Media glamour explains mass killings
According to a recent article in The Economist, the United States is facing a strange trend: Gun violence has been decreasing overall, but the number of mass shootings has been increasing. In the past 20 years, deaths from mass shootings have risen from less than 0.05 per 1 million people to over 0.22. While this number is still small enough that Americans have no reason to panic when going to theaters or sending their children to school, this rise in the rate of mass shooting deaths reveals that there is most certainly an underlying problem.
For those who have never been exposed to guns, it is hard to imagine a world where everyone owns one, and to understand what purpose guns carry. However, according to a Gallup Poll conducted in October 2011, 47 percent of American adults own at least one firearm. Despite the fact that this is the highest rate since 1993, The Economist points out that gun crimes have been cut in half over the past 20 years, from around seven homicides per 100,000 people to 3.6. To state that gun ownership is directly related to violent crimes makes no sense at all, as the correlation between them appears to be negative.

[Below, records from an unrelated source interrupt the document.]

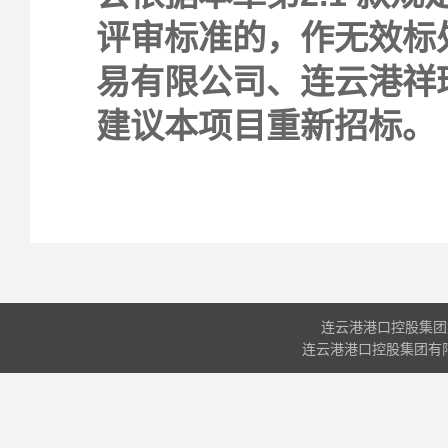
评审标准的，作无效标
易有限公司、连云港祥
建议本项目重新招标。
连云港港口控股集团
连云港港口控股集团有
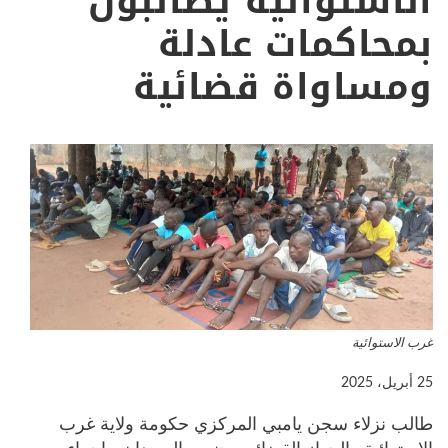
الاستوائية يطالبون
بمحاكمات عادلة
ومساواة قضائية
غرب الاستوائية
25 أبريل، 2025
طالب نزلاء سجن يامبي المركزي حكومة ولاية غرب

One explanation for this increase in mass shootings is far from hidden. In fact, it stares in the face of Americans every time they pick up a newspaper or turn on the news: the glamorization of mass shooters. News media networks are publicizing these criminals like never before. If one began a conversation with a random person on the street regarding a recent mass shooting, chances are that person would be easily able to name the shooter but would struggle to name even one of their victims.
One particularly disturbing example of news glamorization was the Aug. 1 edition of Rolling Stone. On its cover was a close-up of the Boston Marathon bomber, Dzhokhar Tsarnaev, staring from the page like a celebrity that deserved the public eye.
Many Americans were outraged. Boston Mayor Thomas Menino responded in a letter to Rolling Stone, stating that the cover sends the message that “destruction gains fame for killers and their ‘causes.’” His words, according to CNN, summarized the feelings of many: “The survivors of the Boston attacks deserve Rolling Stone cover stories, though I no longer feel that Rolling Stone deserves them.”
Sadly, however, U.S. News & World Report says that putting this homicidal maniac on its cover increased the sales of Rolling Stone by 102 percent. Therefore, media companies alone cannot take the blame, as they are merely delivering the content that Americans wish to consume. These crimes will only continue to increase until Americans would rather read the stories of those who lost their lives in mass shootings, instead of the stories of the culprits behind these unspeakable crimes.
Taking away the guns of the other 99 percent of Americans that are mentally stable enough not to carry a firearm into a school or mall will do nothing. As such, the recent increase in mass shootings is not as simple of an issue as gun control. It is as complex as society, and it reveals the true problem that Americans would rather read about the people who massacre than those who attempt to save the victims.